Individualinteressen des Klägers nicht verletzt

Die Frage der straßenverkehrsrechtlichen Zulässigkeit musste nach Auffassung des VGH im anhängigen Verfahren im Ergebnis nicht beantwortet werden, denn die straßenverkehrsrechtlichen Vorschriften dienen nach der Entscheidung des Senats allein der Einheitlichkeit, Verständlichkeit und Verkehrssicherheit, also dem Allgemeininteresse, nicht aber dem Individualinteresse des Klägers.

Ampelpärchen verletzen Kläger nicht in seinem Elternrecht

Soweit der Kläger behauptet, dass er und seine Tochter durch die Ampelpärchen  sexuellen Inhalten konfrontiert würden, ist diese Sichtweise nach Auffassung des Senats eher auf eine spezielle, subjektive Wahrnehmung des Klägers zurückzuführen, die bei objektiver Betrachtung durch den unvoreingenommenen Beobachter fernliege.
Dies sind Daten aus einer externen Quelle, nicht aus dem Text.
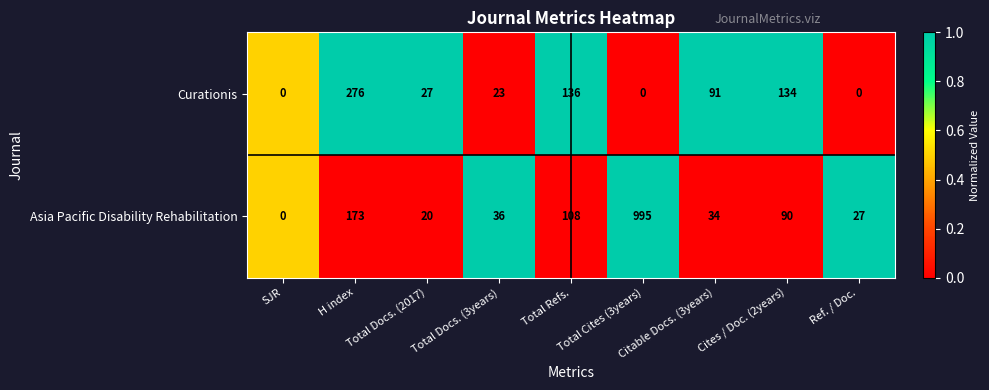

Rank the series by their maximum value, from highest to lowest.

Asia Pacific Disability Rehabilitation, Curationis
Daher sei der Kläger auch nicht in seinem Elternrecht gemäß Art. 6 GG und dem damit verbundenen elterlichen Bestimmungsrecht verletzt. Eine Verletzung von Persönlichkeitsrechten des Klägers aus Art. 2 Abs. 1 in Verbindung mit Art. 1 Abs. 1 GG liege damit objektiv nicht vor.

Ampelpiktogramme als Botschaft der Toleranz

Auch die vom Kläger behauptete Propaganda vermochte das OVG in den abgebildeten Ampelpärchen nicht zu erkennen. Das Gericht räumte allerdings ein, dass die Verwendung von Lichtzeichenanlagen für verkehrsfremde Zwecke möglicherweise nicht zu 100% mit dem für staatliche Behörden maßgeblichen Sachlichkeitsgebot in Einklang stünde. Verkehrseinrichtungen seien nicht unbedingt zur Vermittlung gesellschaftspolitischer Standpunkte vorgesehen. Dennoch sei die Intention der Stadt München, mit den Piktogrammen ein Zeichen für Toleranz und Offenheit zu setzen, grundsätzlich rechtlich und politisch legitim.

Klagebefugnis des Klägers verneint

Im Ergebnis ist nach Auffassung des VGH der Kläger durch die Ampelpiktogramme in seinen subjektiven Rechte nicht verletzt. Die Vorinstanz habe die Klage daher zu Recht mangels Klagebefugnis abgewiesen.